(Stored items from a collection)
§

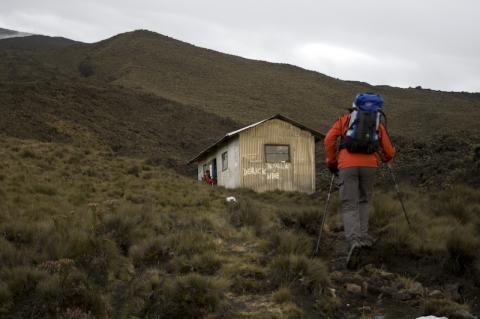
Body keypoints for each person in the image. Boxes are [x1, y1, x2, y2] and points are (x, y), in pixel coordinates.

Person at [324, 93, 395, 269]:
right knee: (364, 201)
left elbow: (328, 140)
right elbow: (388, 150)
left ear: (355, 105)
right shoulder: (377, 123)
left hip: (347, 165)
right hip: (370, 166)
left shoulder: (345, 120)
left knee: (349, 204)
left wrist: (332, 162)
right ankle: (363, 238)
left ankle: (354, 241)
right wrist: (387, 158)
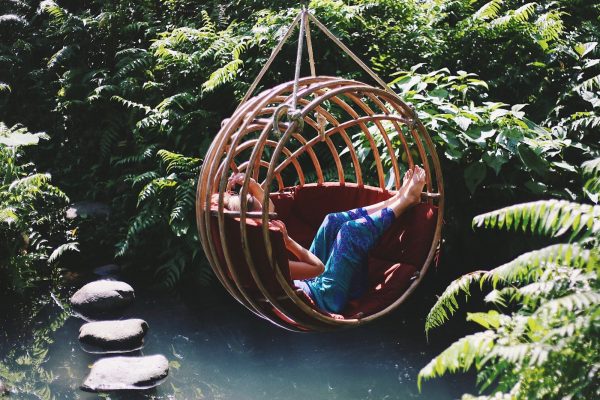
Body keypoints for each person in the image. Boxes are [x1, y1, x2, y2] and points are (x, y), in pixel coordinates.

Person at [215, 166, 426, 314]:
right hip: (326, 298)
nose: (269, 213)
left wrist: (253, 186)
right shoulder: (265, 262)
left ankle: (394, 200)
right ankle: (405, 202)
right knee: (350, 232)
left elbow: (267, 211)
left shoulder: (245, 243)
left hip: (315, 285)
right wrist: (289, 242)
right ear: (255, 221)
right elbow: (318, 268)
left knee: (332, 221)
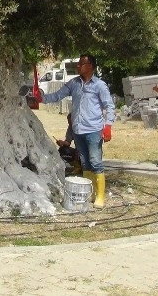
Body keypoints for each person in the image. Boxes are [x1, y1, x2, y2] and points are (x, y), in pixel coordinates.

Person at [38, 53, 115, 208]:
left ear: (91, 66)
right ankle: (90, 193)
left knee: (95, 161)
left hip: (93, 130)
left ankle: (100, 196)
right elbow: (57, 96)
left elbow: (109, 106)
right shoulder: (74, 83)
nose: (79, 66)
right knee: (85, 163)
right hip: (78, 130)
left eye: (82, 63)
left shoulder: (99, 85)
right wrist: (41, 97)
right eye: (79, 63)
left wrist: (108, 126)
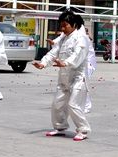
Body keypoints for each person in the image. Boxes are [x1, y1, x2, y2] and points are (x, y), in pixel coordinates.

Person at [34, 10, 91, 141]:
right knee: (57, 104)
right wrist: (43, 63)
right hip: (64, 77)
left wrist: (65, 63)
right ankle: (60, 127)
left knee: (73, 104)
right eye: (62, 25)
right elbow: (53, 53)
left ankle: (83, 129)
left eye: (66, 25)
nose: (63, 28)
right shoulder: (63, 39)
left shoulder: (81, 38)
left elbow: (77, 56)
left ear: (74, 25)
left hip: (78, 77)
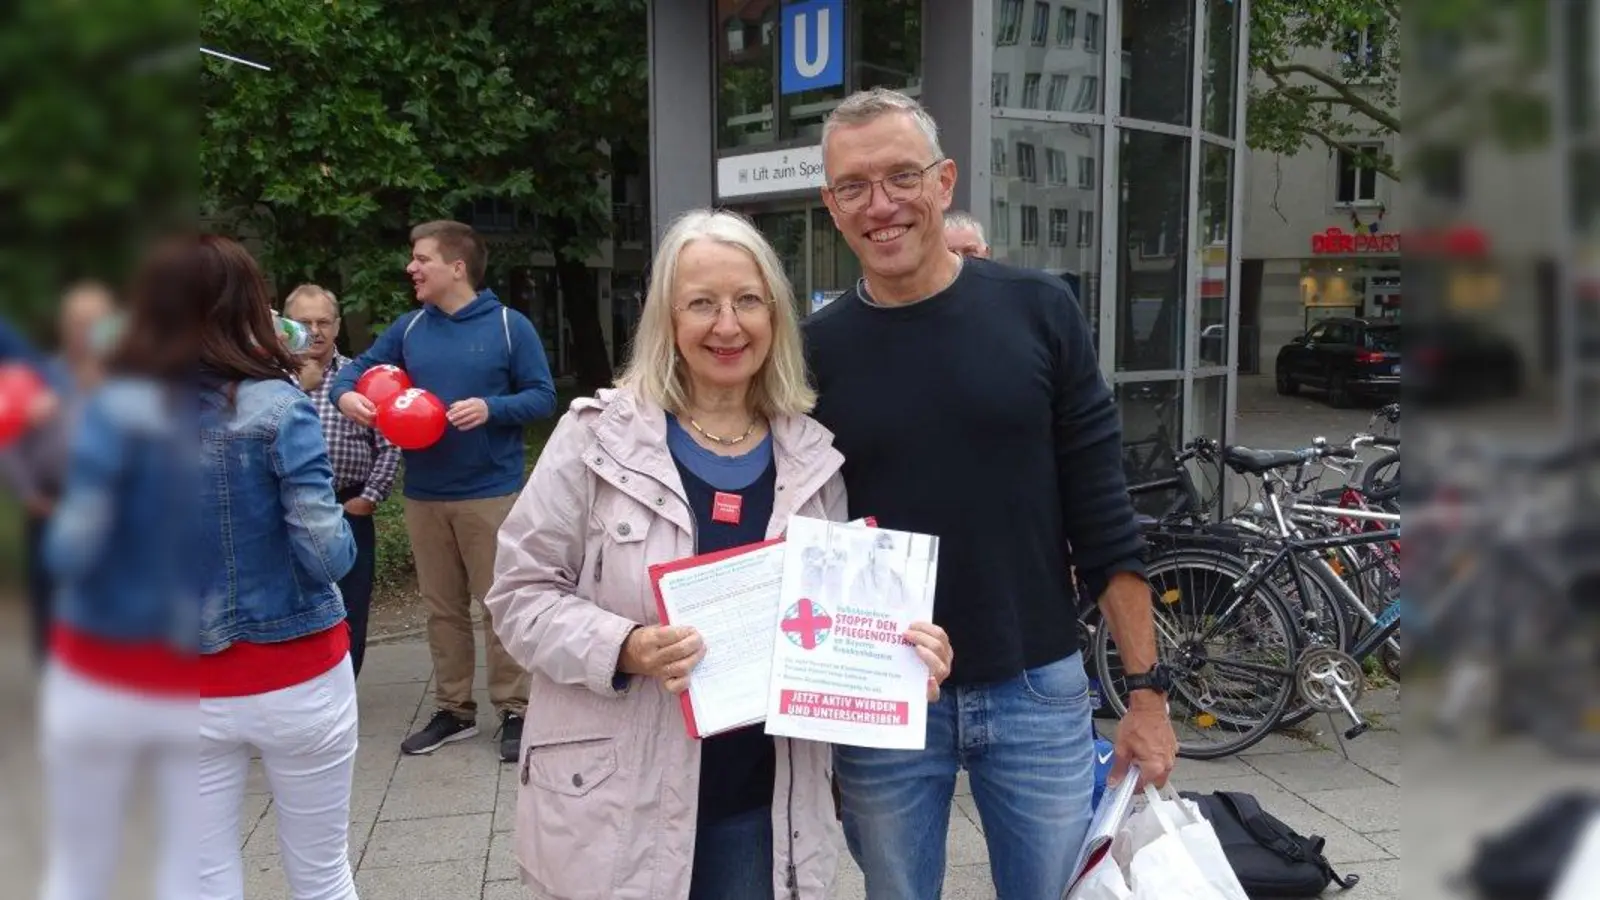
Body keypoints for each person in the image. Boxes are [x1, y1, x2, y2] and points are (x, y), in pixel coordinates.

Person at [482, 209, 954, 900]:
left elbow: (835, 627)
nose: (727, 326)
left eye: (747, 301)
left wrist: (901, 660)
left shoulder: (815, 460)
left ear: (775, 317)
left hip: (761, 811)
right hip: (619, 811)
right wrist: (627, 645)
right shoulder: (595, 442)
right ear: (667, 322)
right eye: (701, 303)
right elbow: (517, 598)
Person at [803, 87, 1179, 900]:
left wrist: (1146, 693)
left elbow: (1104, 516)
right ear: (830, 207)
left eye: (901, 177)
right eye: (853, 187)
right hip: (884, 691)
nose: (881, 205)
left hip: (1036, 682)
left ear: (944, 182)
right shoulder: (811, 353)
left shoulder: (1040, 309)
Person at [331, 220, 557, 762]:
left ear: (456, 267)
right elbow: (355, 372)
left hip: (490, 493)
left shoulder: (509, 325)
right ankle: (453, 709)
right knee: (442, 609)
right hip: (424, 494)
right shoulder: (409, 329)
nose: (412, 267)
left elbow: (544, 397)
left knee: (500, 606)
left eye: (421, 258)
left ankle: (517, 710)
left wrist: (491, 408)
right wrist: (346, 397)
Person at [183, 235, 362, 900]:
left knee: (201, 878)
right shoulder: (278, 406)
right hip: (299, 673)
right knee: (320, 875)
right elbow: (326, 556)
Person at [34, 269, 193, 900]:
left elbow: (70, 551)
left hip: (97, 669)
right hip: (187, 680)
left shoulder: (109, 413)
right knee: (188, 866)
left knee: (80, 869)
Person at [283, 283, 402, 678]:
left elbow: (390, 443)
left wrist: (370, 498)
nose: (315, 331)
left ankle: (344, 686)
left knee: (351, 605)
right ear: (286, 326)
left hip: (346, 507)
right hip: (281, 509)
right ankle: (296, 685)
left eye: (323, 322)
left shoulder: (359, 379)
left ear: (336, 326)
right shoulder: (269, 379)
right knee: (288, 602)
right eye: (304, 322)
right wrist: (300, 387)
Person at [1, 281, 115, 664]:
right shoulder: (39, 375)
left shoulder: (125, 383)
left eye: (95, 321)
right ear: (64, 326)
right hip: (50, 506)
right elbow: (8, 436)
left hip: (108, 510)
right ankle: (52, 678)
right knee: (49, 609)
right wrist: (28, 492)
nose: (85, 330)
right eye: (78, 321)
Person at [848, 531, 910, 610]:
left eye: (890, 547)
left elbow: (909, 608)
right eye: (881, 546)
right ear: (874, 550)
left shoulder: (900, 580)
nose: (886, 551)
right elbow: (853, 604)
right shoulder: (861, 576)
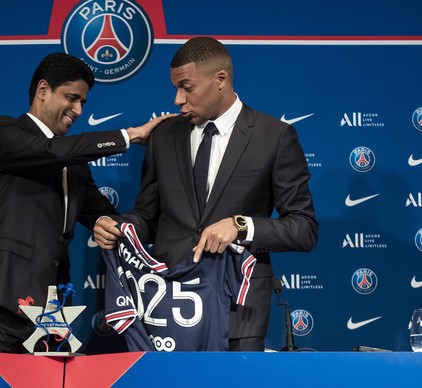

§

[WORK TASK] In the records above, find the line that contains "right ear: (874, 550)". Retype it and every line after it, exactly, leaving out all pictures.

[REPLY]
right ear: (874, 550)
left shoulder: (900, 580)
nose: (886, 551)
right elbow: (853, 604)
right shoulder: (861, 576)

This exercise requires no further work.